A system had failed her.
And in doing so, it failed her child.
A Love Story, Not a Crime Story
It is easy to paint tragedies in black and white.
A villain.
A victim.
A clear line between right and wrong.
But this story is not black and white.
It is gray and aching.
It is layered with poverty, illness, fear, and desperation.
It is about a boy who deserved life.
And a mother who deserved help long before her mind broke.
There is no evidence she wanted to harm him.
No sign she acted out of anger or cruelty.
Nothing to suggest malice.
Only a mother spiraling.
Only a child caught in the collapse.
Only a family shattered by a tragic consequence of untreated mental illness.
The Aftermath
Across Maryland, across the country, the story sparked conversations about mental health—especially maternal mental health.
How many mothers struggle quietly?
How many cry alone at night?
How many hide their symptoms out of fear of losing their children?
How many fall through the cracks?
Homelessness only magnifies the danger.
It erases safety nets.
It isolates families.
It pushes mothers into the shadows where their illnesses grow in silence.

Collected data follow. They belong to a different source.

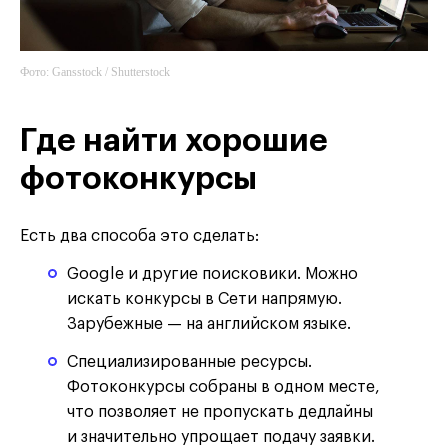
Фото: Gansstock / Shutterstock
Где найти хорошие
фотоконкурсы
Есть два способа это сделать:
Google и другие поисковики. Можно
искать конкурсы в Сети напрямую.
Зарубежные — на английском языке.
Специализированные ресурсы.
Фотоконкурсы собраны в одном месте,
что позволяет не пропускать дедлайны
и значительно упрощает подачу заявки.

For Ji’Aire, that silence proved fatal.
For Romechia, it became a prison she may never escape.
But for society, it became a wake-up call—a reminder that mental illness does not always look like what we imagine.
That a mother can love her child fiercely and still be too unwell to protect him.
That tragedy often blooms in places where empathy and resources are missing.
A Grandmother’s Final Words
When asked what she wanted the world to know, Vontasha Simms said only this:
“My daughter loved her baby.
She would never hurt him.
She needed help… and she didn’t get it.”

And in those words, the entire tragedy becomes painfully clear.
Little Ji’Aire needed warmth, safety, and stability.
His mother needed treatment, support, and healing.
Neither received what they needed.
And now the world mourns a child lost too soon and a mother lost inside her own mind.
Their story is not simply about death.
It is about what happens when illness goes unseen.
When suffering is ignored.
When systems fail the most vulnerable.
It is a call for compassion.
A plea for awareness.
And a reminder that behind every tragedy is a human being who needed help long before it was too late.